Mumbai, Aug. 10 Higher risk weight attached to home loans under Basel II norms could discourage banks from pursuing aggressive lending policies, according to a recent report released by Fitch Ratings.

Risk weight on housing loans is based on the loan/value ratio (LTV) and could increase from 50-75 per cent to 100 per cent for LTVs above 75 per cent as per the Basel II norms. LTV is the percentage of the loan against the value of the house.

The Basel II guidelines do not specify whether the LTV calculations should be done on an ongoing basis or at the point of disbursing the loan. The report suggests that the LTV calculations should be done on an ongoing basis, especially during periods of falling prices. According to the report, the differential risk weighting on different asset classes under Basel II could help guide the proportion and direction of bank lending, such as lending to higher rated corporates or hedging exposures to small-scale industries with permitted collaterals and guarantees.

Fitch expects an increase in rating penetration in India, as banks would have to assign a risk weight of 150 per cent to unrated corporate exposures in excess of Rs 50 crore. This limit for unrated corporate exposures would further reduce to Rs 10 crore from March 2009.

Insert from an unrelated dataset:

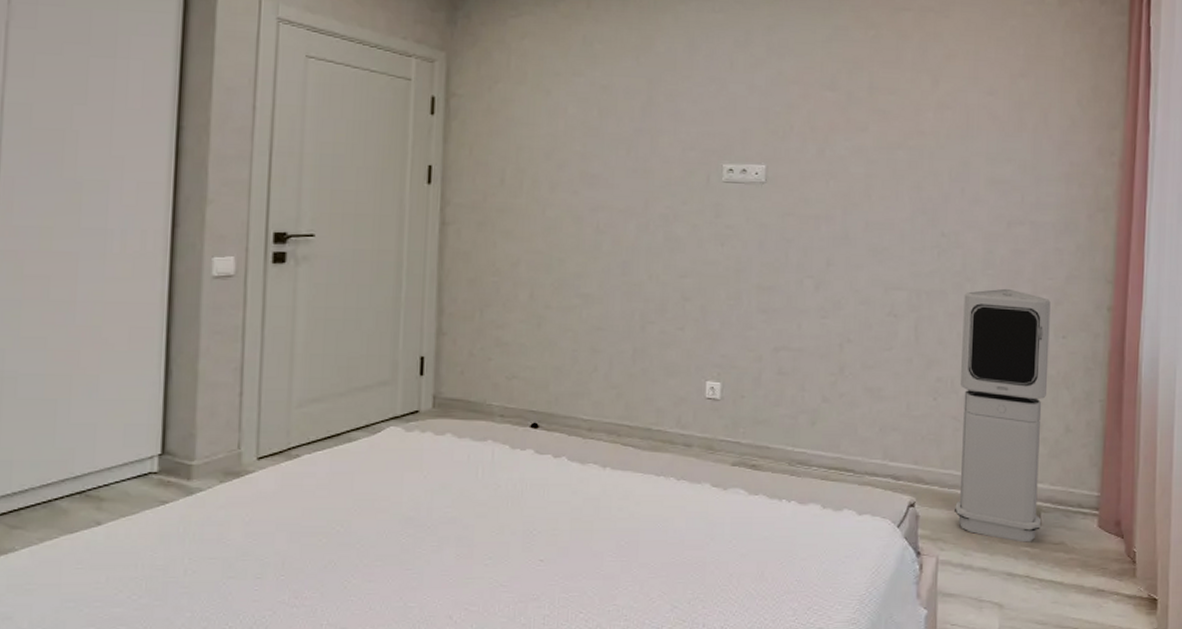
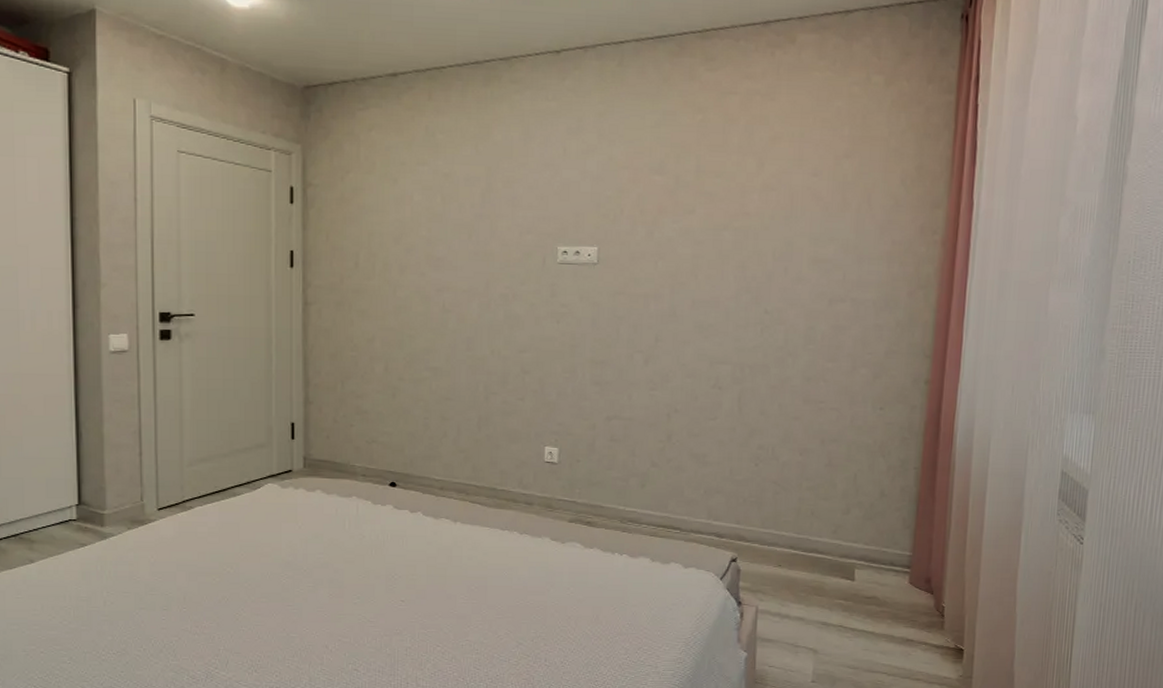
air purifier: present [955,288,1051,543] -> none [774,362,869,596]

Though most banks reported a reduction in the capital adequacy ratio (CAR) after migrating to Basel II, a few banks reported a capital relief on account of higher exposure to better-rated corporates as well as savings on the regulatory retail portfolio, the report said.

The report points out the problems arising in using national ratings for risk weighting corporate exposures as the comparison between capital adequacy ratios of Indian banks and their foreign counterparts becomes difficult.

While banks are integrating interest rate risk, credit concentration risk, liquidity risk and reputation risks into their risk management systems, the report says that internal capital planning process in most large banks tends to increase the CAR threshold by about 200-300 basis points higher than the regulatory minimum ratio of nine per cent.